There’s a Q7 conversation happening as I type; if you want to help get it working then you have to get involved :D
mer itself uses an ubuntu upstream base so it sounds like canonical wants to use the own artwork and final polish on mer
in response to the question why not maemo it’s becuase maemo isn’t fully open source. maemo has a strong open source base but the final user interaction layer doesn’t have source available. mer was founded for this very reason. mer’s aim is to be a fully open source maemo replacment on nokia’s internet tablets and a finger friendly mobile OS for other devices.
It’s “its Ubuntu MID derivative” by the way. ;)
I guess everyone’s working on the assumption that Moblin won’t be (re)targeted for MIDs in any reasonable time scale. (They should have released something usable *last year* to get some momentum anyway.)
I think an OS ought to have a foundation that is based upon states that applications can be aware of and adapt to.
The device is in my pocket and locked. So it is in a sleep state, most applications do little to nothing except services (music player, file downloading, etc), event listeners for network events (phone calls, messages, etc).
I have the device out, unlocked and am using it. So it is in an active mobile state similar to the sleep state in that services run in the background if I want them to (music player, file downloading, etc), but one application is active and owns the interface.
I dock my device, which is connected to a monitor, keyboard, mouse, ac adapter. So it would be in a desktop state. Applications would behave a lot differently, they would share the display, have better interfaces, run simultaneously. The system could perform at it’s most optimal as it doesn’t have to conserve battery.
Having network states would also be very useful. When connected to your work or home network, all applications would behave normally, but when connected to a public network maybe you don’t your applications to send your private information across that network, and another state would be bandwidth limited connection (if you are on a connection where you pay by the megabyte), so maybe the OS and applications won’t do updates.
Having application change OS states would be useful, for example games could put the OS into a game console state and sleep the other applications so that the game isn’t interrupted and has smooth performance.
Windows Vista has been the worst about these kinds of things, I’ve had Vista automatically download an update and restart the computer while I was playing a game (I thought my computer crashed, until I saw the “installing updates”).

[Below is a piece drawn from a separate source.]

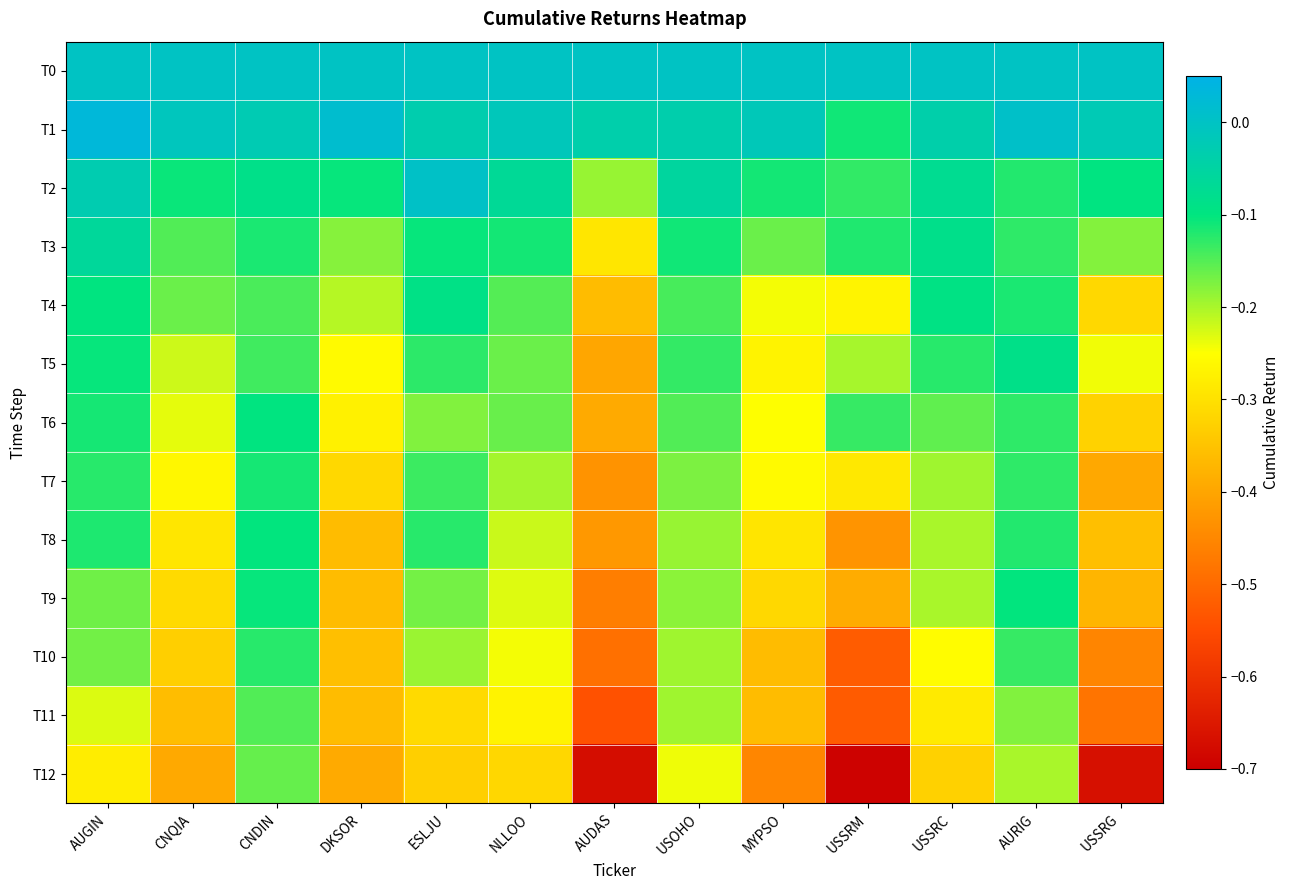

Which series has the widest spread of values?

T12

I’ve had it do indexing while I was streaming a video off my hard drive (which was causing stuttering in the video, as my hard drive was over loading :P). I’ve heard users complain about going over their 5GB cap on their mobile broadband internet because of a windows and applications update while they are connected. You can configure windows to not do all this stuff but it’s not something users know or think about until they have to, and since there are no OS states, you have to manually set up your system when you want these things or not want these things.

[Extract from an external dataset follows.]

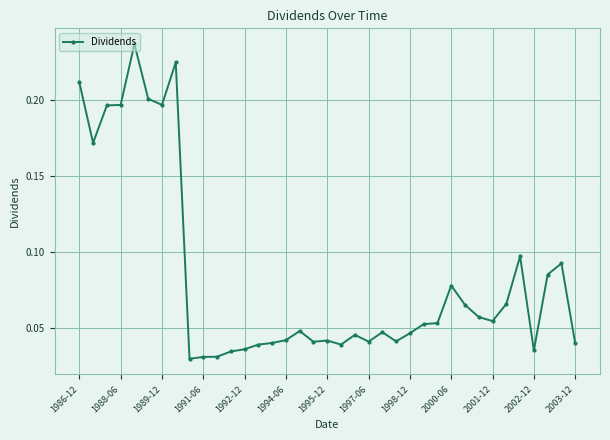

What is the sum of all values?

3.1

Anyone who wants to try Mer in a virtual machine on the PC can do so if you get Sun’s VirtualBox (http://www.virtualbox.org/wiki/Downloads), download the Mer x86 image (http://wiki.maemo.org/Mer/Releases/0.13), and follow these instructions : http://wiki.maemo.org/Mer/Documentation/Installation#Installation_in_VirtualBox
The only thing I noticed is that installing the VirtualBox extas broke it, so I started over again and skipped installing the extras. You can try it if you want to but be sure to keep the original images zip file around so you can revert back to it.